I need help to do this. I am not as capable as he is.
I really need his help.
I want him to help me.
And the place seems so small and cramped.
I hope that it will grow larger once the boxes are out.
And my parents visit on Labor Day weekend. :eek:
They will be staying in a hotel but I am HOPING that they will take pity on us and work on some boxes. (I don't know why I wrote that. I'm not able to see their helping us.)
Dmom3005
08-19-2009, 01:50 AM
Mari
Sending some comfort food, what ever is your favorite.
Mine would probably be chocolate, but my diet says no way!
I wish I were close enough to come help unpack some boxes.
I would jump on a plane, but I wouldn't have a clue were to
go. Or were I'd end up. And I have a habit of getting lost.
Donna:eek:
Dont think anyone wants a Donna, to show up uninvited, and especially one that gets lost.
Dear Donna,
Come visit anyway.
I live an airport and you can come sit while I unpack. That would be helpful. Maybe you could tell stories while I move stuff around.
M.
Dear Hockey,
He's a pack rat but I am a slob and get overwhelmed very easy.
Instead of dealing with bills and other paper work, I put them in a box and leave them for a few years. Then I start another box.
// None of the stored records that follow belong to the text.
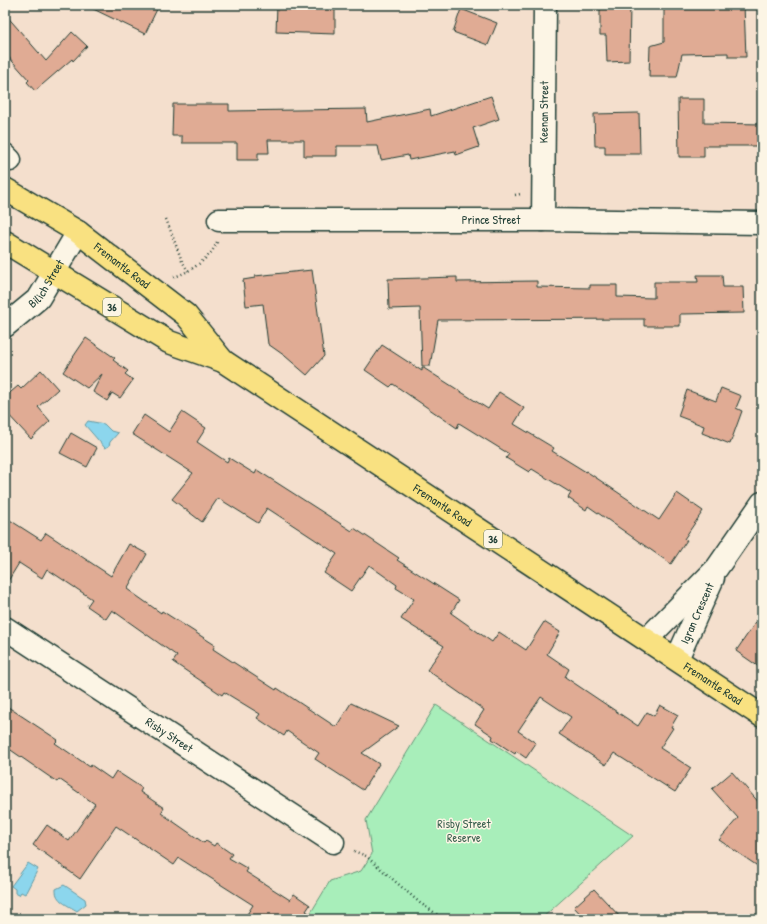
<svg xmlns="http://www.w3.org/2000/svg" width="767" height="924" viewBox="0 0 767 924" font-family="'Patrick Hand',sans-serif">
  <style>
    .park { fill: #a8eeba; stroke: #649677 }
    .water { fill: #8cd6ed; stroke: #6099a3 }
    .building { fill: #e0ab94; stroke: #1f3d34 }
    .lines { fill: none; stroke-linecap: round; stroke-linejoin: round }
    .street-casing { stroke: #1f3d34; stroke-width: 25 }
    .secondary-casing { stroke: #1f3d34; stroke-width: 25 }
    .primary-casing { stroke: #1f3d34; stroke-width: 25 }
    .path { stroke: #1f3d34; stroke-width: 2.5; stroke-dasharray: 1 3; stroke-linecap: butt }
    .street { stroke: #fcf5e5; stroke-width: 22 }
    .secondary { stroke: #fcf5e5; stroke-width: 22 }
    .primary { stroke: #f9e181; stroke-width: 22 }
    .labels { text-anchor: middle; stroke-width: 3; stroke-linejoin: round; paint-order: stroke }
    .shield { fill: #fcf5e5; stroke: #617469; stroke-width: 1 }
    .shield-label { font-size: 11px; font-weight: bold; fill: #1f3d34 }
    .street-label { font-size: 12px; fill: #1f3d34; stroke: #fcf5e5 }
    .park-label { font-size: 12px; fill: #3a604f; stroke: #fcf5e5 }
  </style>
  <rect width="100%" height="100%" fill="#f4dfcd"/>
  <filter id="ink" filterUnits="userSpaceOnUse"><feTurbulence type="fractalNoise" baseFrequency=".025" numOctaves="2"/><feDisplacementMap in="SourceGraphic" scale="8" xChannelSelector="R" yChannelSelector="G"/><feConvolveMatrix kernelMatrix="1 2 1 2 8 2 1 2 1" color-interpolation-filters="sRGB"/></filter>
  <g filter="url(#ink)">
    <path class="park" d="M 436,705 L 633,836 L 541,919 L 307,919 L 330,881 L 361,871 L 372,854 L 366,820 Z"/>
    <path class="water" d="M 88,421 L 104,424 L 111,431 L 118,433 L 110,442 L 109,446 L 105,448 L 85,425 Z
      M 28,863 L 38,869 L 25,894 L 21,892 L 19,895 L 15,893 L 15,889 L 11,886 Z
      M 64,885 L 85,899 L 86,904 L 77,911 C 68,905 55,901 56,889 Z"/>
    <path class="building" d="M 85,5 L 159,5 L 145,34 Z
      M 277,5 L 335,5 L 335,34 L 276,32 Z
      M 600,5 L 630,5 L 629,61 L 607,62 L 606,35 L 600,35 Z
      M 664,5 L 744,5 L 746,57 L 728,57 L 728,53 L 682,54 L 677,77 L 649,77 L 650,46 L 664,42 Z
      M 461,9 L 497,23 L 488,45 L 453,32 Z
      M 5,14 L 46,61 L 72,32 L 87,46 L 73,61 L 72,59 L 35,91 L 27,82 L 29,80 L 5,53 Z
      M 491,96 L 499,119 L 473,128 L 479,147 L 456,155 L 455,151 L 409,160 L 408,155 L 381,160 L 378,146 L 337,146 L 337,156 L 304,156 L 304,140 L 268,140 L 269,153 L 258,153 L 258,160 L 237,160 L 237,143 L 182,143 L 182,136 L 172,136 L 173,104 L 229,104 L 229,111 L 366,109 L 367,122 L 430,109 L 431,116 Z
      M 678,99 L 704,99 L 704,123 L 762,124 L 762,146 L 704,146 L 704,157 L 679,157 Z
      M 639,113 L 640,154 L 605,154 L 605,146 L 595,146 L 594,114 Z
      M 312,270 L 324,356 L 307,375 L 285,356 L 268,344 L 263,304 L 246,306 L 243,280 L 255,278 L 255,276 Z
      M 697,275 L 722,275 L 723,287 L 743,287 L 744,313 L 680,314 L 680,326 L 644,326 L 644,319 L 438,320 L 430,366 L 422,366 L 420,308 L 389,309 L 388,279 L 457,277 L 457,282 L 537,281 L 537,287 L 590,288 L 590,285 L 617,285 L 617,297 L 654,298 L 654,282 L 698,282 Z
      M 86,338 L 115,358 L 113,360 L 128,371 L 125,374 L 133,380 L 120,398 L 112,393 L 107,401 L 93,392 L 102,374 L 87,388 L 63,372 Z
      M 382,345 L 422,371 L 422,367 L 488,409 L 499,392 L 524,408 L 514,424 L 554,448 L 552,451 L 586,472 L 586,471 L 659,520 L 677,493 L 703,511 L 684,539 L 687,540 L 671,564 L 588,506 L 586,510 L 568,498 L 571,493 L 532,469 L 529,472 L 506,458 L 509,454 L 459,423 L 457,428 L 393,384 L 390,387 L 365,370 Z
      M 41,370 L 58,389 L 38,407 L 50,421 L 31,439 L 5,411 L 5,397 L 18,386 L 21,389 Z
      M 721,388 L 741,396 L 736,408 L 742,411 L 730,444 L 702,433 L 704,426 L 678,416 L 687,390 L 716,401 Z
      M 182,412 L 206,428 L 197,442 L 227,462 L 229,458 L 255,474 L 257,470 L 352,531 L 354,528 L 399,558 L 397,560 L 459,600 L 451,613 L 492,642 L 499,632 L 526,650 L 544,622 L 560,632 L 547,654 L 569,669 L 565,677 L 638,726 L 647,712 L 654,716 L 660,705 L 678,715 L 671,727 L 673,728 L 660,748 L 691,768 L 675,792 L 614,753 L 606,765 L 559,734 L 571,717 L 541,697 L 518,731 L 536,743 L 526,758 L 516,751 L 515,754 L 492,739 L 493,736 L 475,724 L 484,710 L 427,670 L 444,646 L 401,619 L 414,599 L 396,588 L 397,585 L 369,565 L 351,591 L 324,573 L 337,554 L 267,508 L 258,523 L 218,498 L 202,522 L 172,499 L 193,473 L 132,434 L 144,415 L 169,432 Z
      M 71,433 L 97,448 L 87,467 L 60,453 Z
      M 5,517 L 41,540 L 46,533 L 111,576 L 129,544 L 147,554 L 127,589 L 161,613 L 162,611 L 215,645 L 213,649 L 276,690 L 277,688 L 336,727 L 351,703 L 399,726 L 362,753 L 379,764 L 363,790 L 315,759 L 319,753 L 287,731 L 284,736 L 257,718 L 260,714 L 224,692 L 222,695 L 173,662 L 177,656 L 112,610 L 106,619 L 87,606 L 92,599 L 47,569 L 42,578 L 19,563 L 5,586 Z
      M 762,613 L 762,669 L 736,651 Z
      M 5,705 L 58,740 L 55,743 L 90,767 L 91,765 L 111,779 L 116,771 L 142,788 L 140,792 L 164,808 L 161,813 L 204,843 L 206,841 L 214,846 L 216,843 L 232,854 L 229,858 L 248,869 L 246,872 L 290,900 L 294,894 L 310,905 L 306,911 L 318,919 L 244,919 L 253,905 L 179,858 L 174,865 L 116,826 L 80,879 L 33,845 L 47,825 L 69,841 L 95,804 L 59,779 L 57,782 L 5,746 Z
      M 732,772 L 762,806 L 762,869 L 719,840 L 738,818 L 712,789 Z
      M 594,889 L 622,919 L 585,919 L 574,907 Z"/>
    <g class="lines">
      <defs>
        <g id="street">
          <path d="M 5,155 L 10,160"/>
          <path id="s1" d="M 219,220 L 543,220 L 762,223"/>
          <path id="s2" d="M 543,220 L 545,5"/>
          <path id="s3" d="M 5,628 L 333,842"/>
          <path d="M 649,640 L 655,631 L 717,568 L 762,503"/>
          <path id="s4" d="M 677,659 L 713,578"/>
        </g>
        <g id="secondary">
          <path id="s5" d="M 5,326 L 39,298 L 78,232"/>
        </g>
        <g id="primary">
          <path id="s6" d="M 5,189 L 78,232 L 186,315 L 223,361"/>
          <path id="s7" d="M 5,242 L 169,342 L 223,361 L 762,716"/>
        </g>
      </defs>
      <use href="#street" class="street-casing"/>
      <use href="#secondary" class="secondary-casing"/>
      <use href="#primary" class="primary-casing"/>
      <path class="path" d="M 515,195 L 521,194
        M 166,219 L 182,261 L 188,271
        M 174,277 C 190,272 211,258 217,242
        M 354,851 L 366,856 L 420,903 L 444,919"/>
      <use href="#street" class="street"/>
      <use href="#secondary" class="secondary"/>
      <use href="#primary" class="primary"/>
    </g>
  </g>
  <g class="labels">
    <g class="shield">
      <rect x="103" y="298" width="18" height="18" rx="3"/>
      <rect x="484" y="530" width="18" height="18" rx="3"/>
    </g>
    <g class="shield-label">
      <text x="112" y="311">36</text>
      <text x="493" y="543">36</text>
    </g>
    <g class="street-label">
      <text dy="4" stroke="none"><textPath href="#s2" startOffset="108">Keenan Street</textPath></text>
      <text dy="4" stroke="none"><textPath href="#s1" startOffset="272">Prince Street</textPath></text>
      <text dy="4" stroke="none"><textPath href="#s6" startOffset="140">Fremantle Road</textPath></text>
      <text dy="4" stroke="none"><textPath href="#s5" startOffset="60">Bilich Street</textPath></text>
      <text dy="4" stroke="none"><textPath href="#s7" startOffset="512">Fremantle Road</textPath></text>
      <text dy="4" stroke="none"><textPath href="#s4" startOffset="50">Igran Crescent</textPath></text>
      <text dy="4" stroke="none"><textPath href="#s7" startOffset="836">Fremantle Road</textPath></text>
      <text dy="4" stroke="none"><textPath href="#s3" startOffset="196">Risby Street</textPath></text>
    </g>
    <g class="park-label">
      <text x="464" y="828">Risby Street<tspan x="464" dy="14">Reserve</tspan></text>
    </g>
  </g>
  <rect width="767" height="924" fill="none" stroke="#fcf5e5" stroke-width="20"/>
  <rect x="10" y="10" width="747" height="904" fill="none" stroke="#1f3d34" stroke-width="1.5" filter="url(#ink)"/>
</svg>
And so on. Same with other stuff.
I just found my social security card and my birth certificate -- both had been lost for years. That is some good news. Now I can apply for a passport and take a trip. :cool:
Right now I need to get rid of my stuff because it is causing distress. I want to lighten my load a lot.
M.
Dmom3005
08-19-2009, 02:09 AM
Mari
HOnestly I am in the mood to jump on a plane and come visit. So don't
tempt me.
I need a vacation, I'm going to see if my mom and or sisters can work
out going together somewhere. We did that a few years ago.
I don't really have the money, but to heck with it. The hubby is the
packrat in lots of things. It comes natural from his family.
I love nic nacs, and dolls and things. And have lots of things I need
to find a way to either thin out selling it. Or put on ebay.
Which is going to happen. If the person looking at the building up town
doesn't buy it. I'm going to hold him to his promise of letting me have
it. And then I'll work to make my dream come true.
I'll explain if I get the building.
Donna
We made some progress.
I woke up and found that he had put shelf paper down in the kitchen cabinets and unpacked two boxes.
I'm happy.
He had been overwhelmed by the kitchen boxes and couldn't see his way to dealing with them. Two nights ago he and I started vacuuming out the dust and putting shelf paper down. Then we had a conversation about the logical places to put the food stuff and the dishes.
So this morning he made a little progress while I was sleeping.
M.
It sounds like you are working together bit by bit
to get some things put away.
where do you want to go over seas
on your dream vacation now that you can get a pass port?
HOw about a ladies trip to paris?
We can fantasize can't we?
bizi
waves
08-19-2009, 03:49 PM
i am a pack rat
a slob
but a meticulous organizer
and i get overwhelmed by having too much stuff around.
i need some "clear space"
then having nifty corners with organized nicknacks and stuff - i love that...
but i need like, a coffee table with no more than 2 items on it (like a pen and a notepad or, the book i am reading right then)
side tables with nothing but lamps on them. with ROOM on them to set down a remote control, or a glass or a plate, or a book or anything else... in transit only, however!
i also need another kind of space - storage space to store my packratty stuff. as well as the overwhelming stuff... the bills that pile up and i don't file them meticulously on time. that end up in a bag because i can't stand them on the table any more because i want the table clear.
i am glad you guys made some progress with the kitchen. it sounds like you both need to have these little meetings about how things are to be organized so hubby has a "path" to follow, and gradually things will clear up. literally.